Prompt
Please write out every item below word for word, leaving out the pictures.

**** Given entries

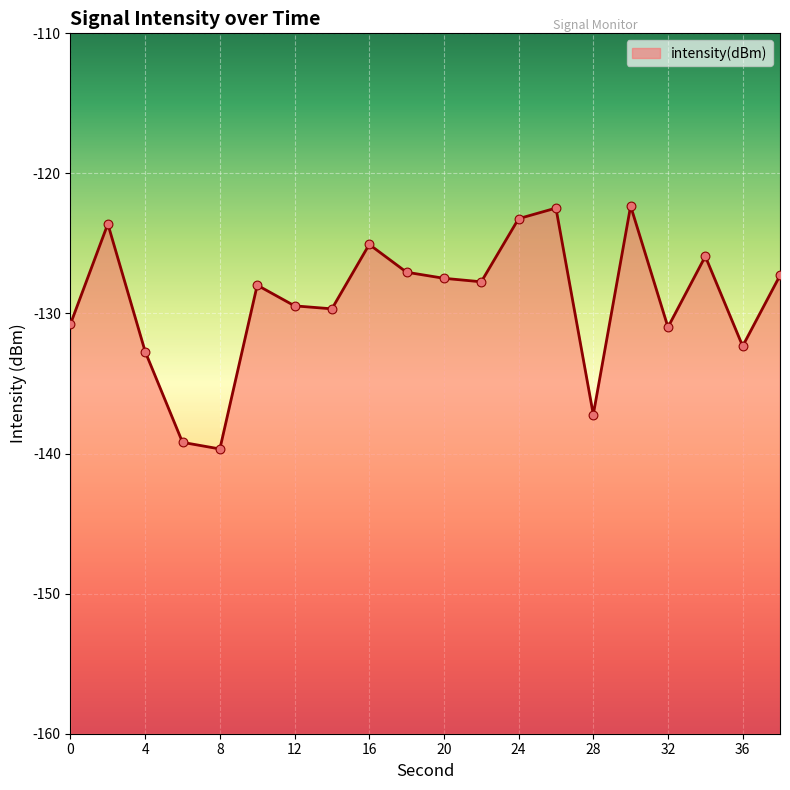

What is the change in value from 16 to 34?

-0.9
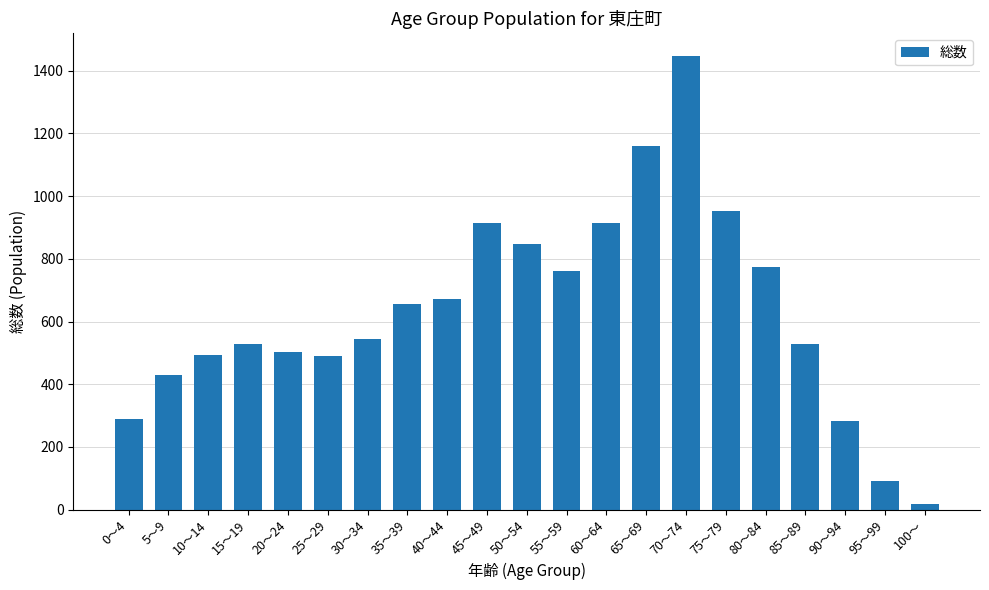

Is it true that the value at 40～44 is 672?

True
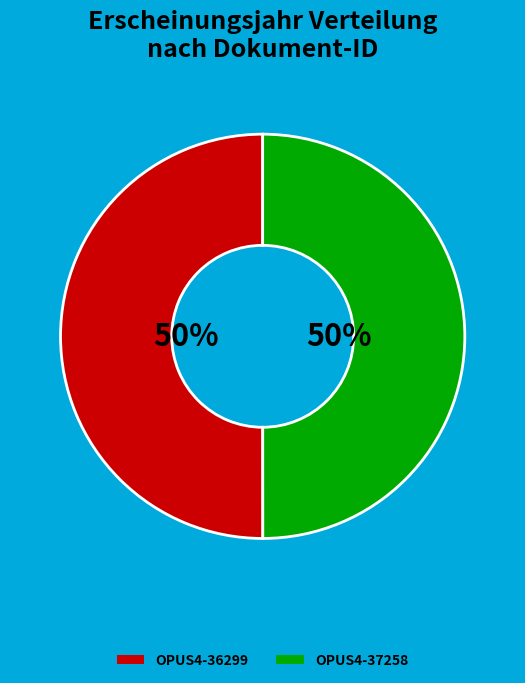

Is it true that OPUS4-37258 is 62% of the pie?

False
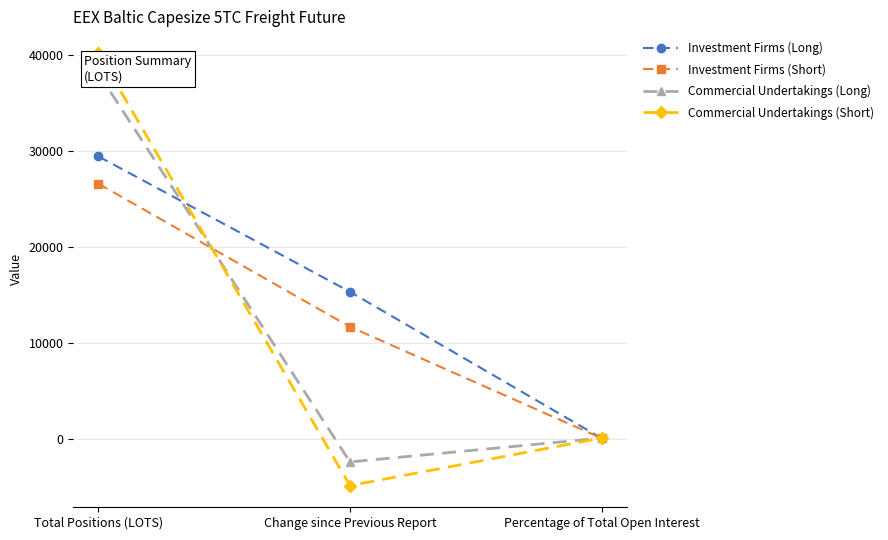

Does the chart display data point markers on the line(s)?

Yes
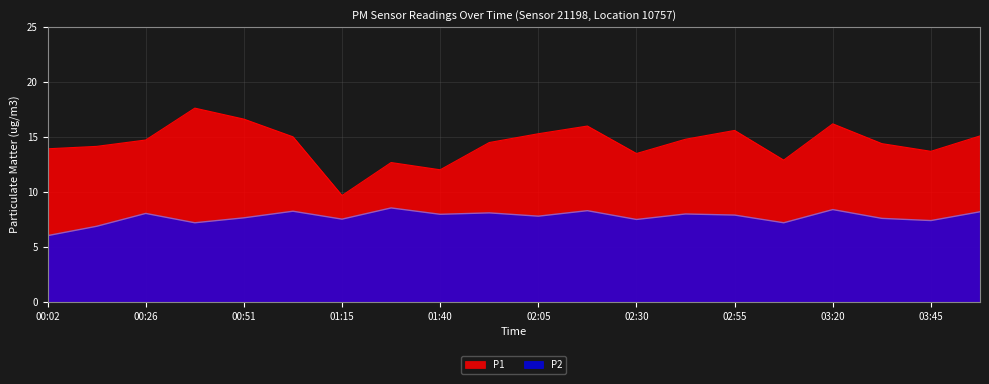

True or false: P2 and P1 intersect in this chart.

False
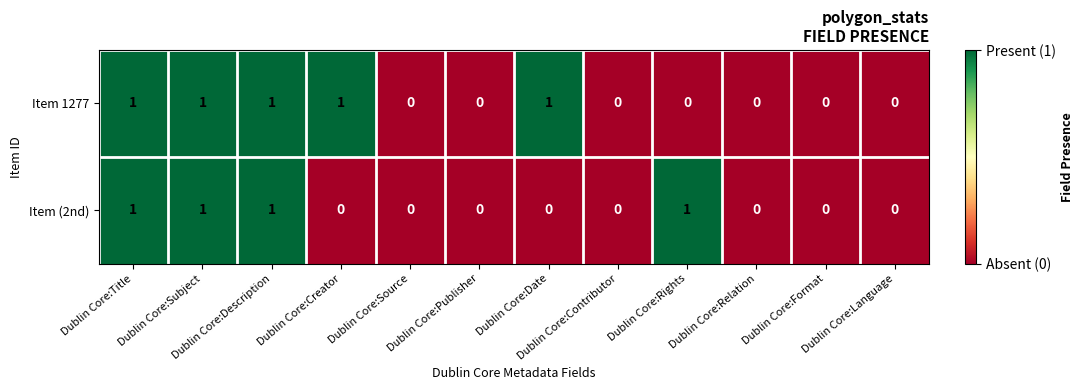

What is the maximum value shown in the chart?

1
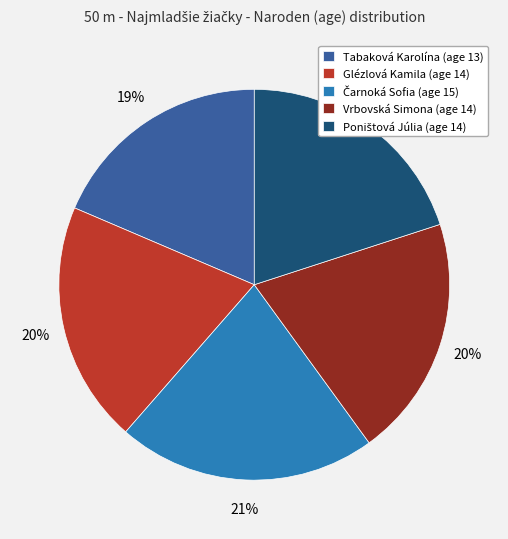

True or false: Tabaková Karolína (age 13) accounts for 28% of the total.

False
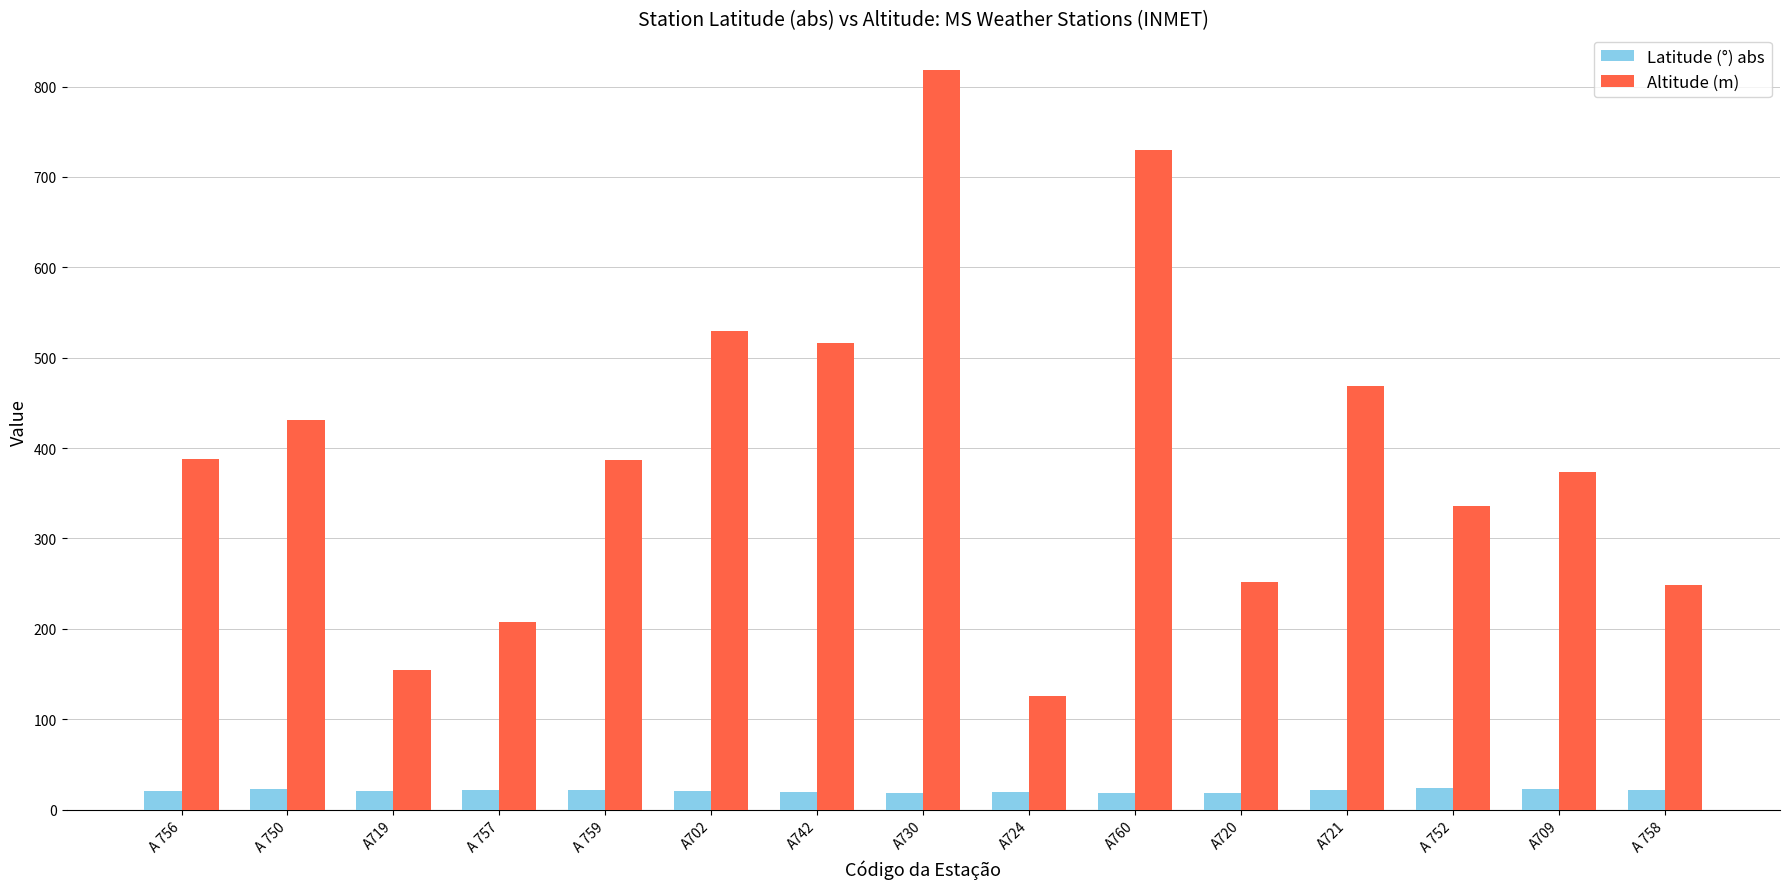

Rank the series by their average value, from highest to lowest.

Altitude (m), Latitude (°) abs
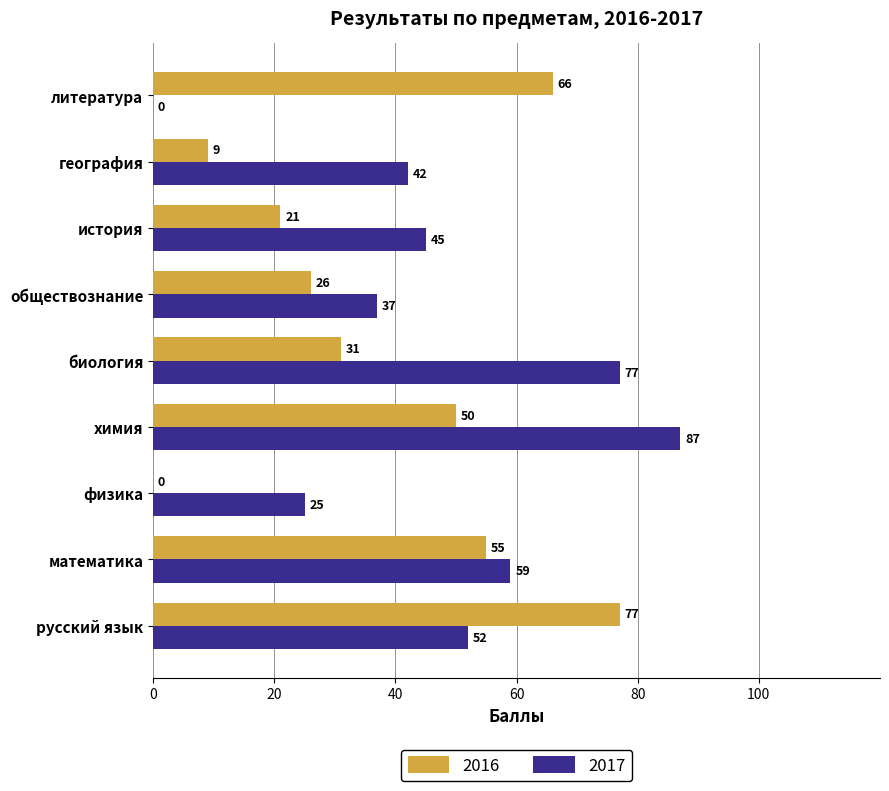

Is the value of 2016 at биология greater than the value of 2017 at история?

No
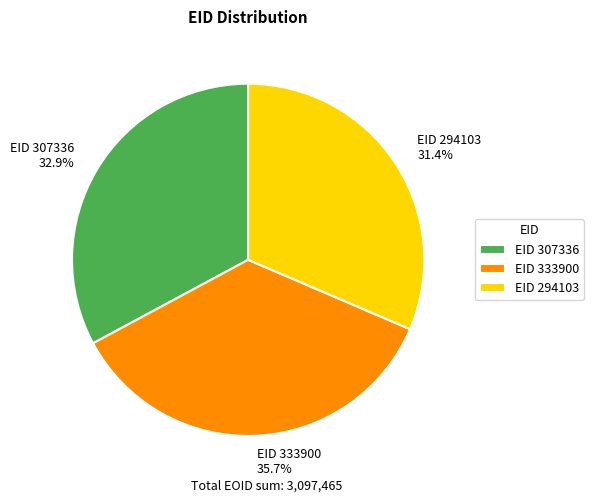

Which has a higher value, EID 294103 31.4% or EID 307336 32.9%?

EID 307336 32.9%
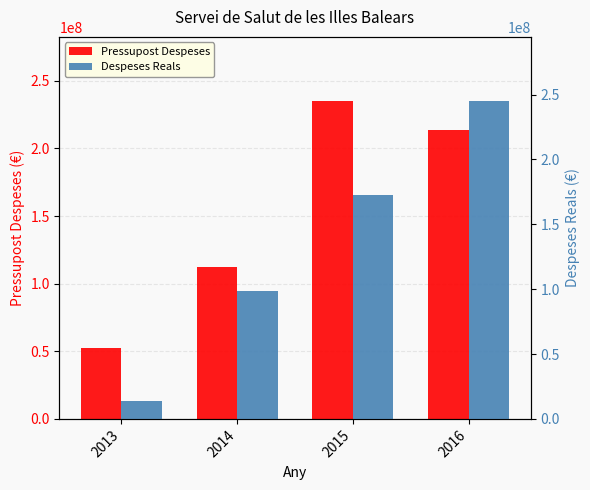

Rank the series by their average value, from highest to lowest.

Pressupost Despeses, Despeses Reals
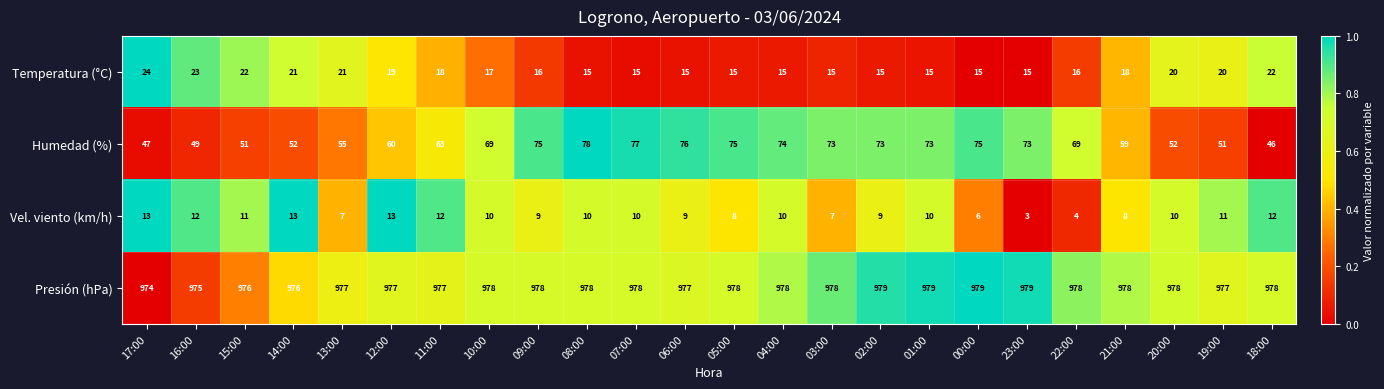

At 14:00, list the series in order from largest to smallest.

Presión (hPa), Humedad (%), Temperatura (°C), Vel. viento (km/h)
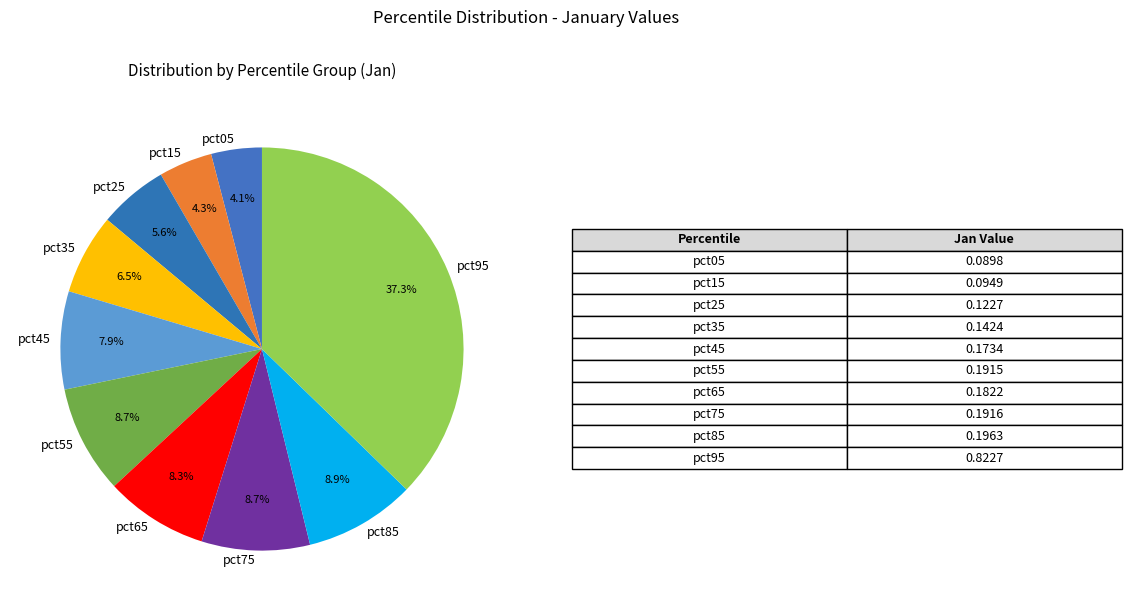

To the nearest percent, what percentage of the pie is pct05?

4%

********

Task output
What is the change in value from 16 to 34?

-0.9

Is it true that the value at 40～44 is 672?

True

Is it true that OPUS4-37258 is 62% of the pie?

False

Does the chart display data point markers on the line(s)?

Yes

True or false: P2 and P1 intersect in this chart.

False

What is the maximum value shown in the chart?

1

True or false: Tabaková Karolína (age 13) accounts for 28% of the total.

False

Rank the series by their average value, from highest to lowest.

Altitude (m), Latitude (°) abs

Is the value of 2016 at биология greater than the value of 2017 at история?

No

Which has a higher value, EID 294103 31.4% or EID 307336 32.9%?

EID 307336 32.9%

Rank the series by their average value, from highest to lowest.

Pressupost Despeses, Despeses Reals

At 14:00, list the series in order from largest to smallest.

Presión (hPa), Humedad (%), Temperatura (°C), Vel. viento (km/h)

To the nearest percent, what percentage of the pie is pct05?

4%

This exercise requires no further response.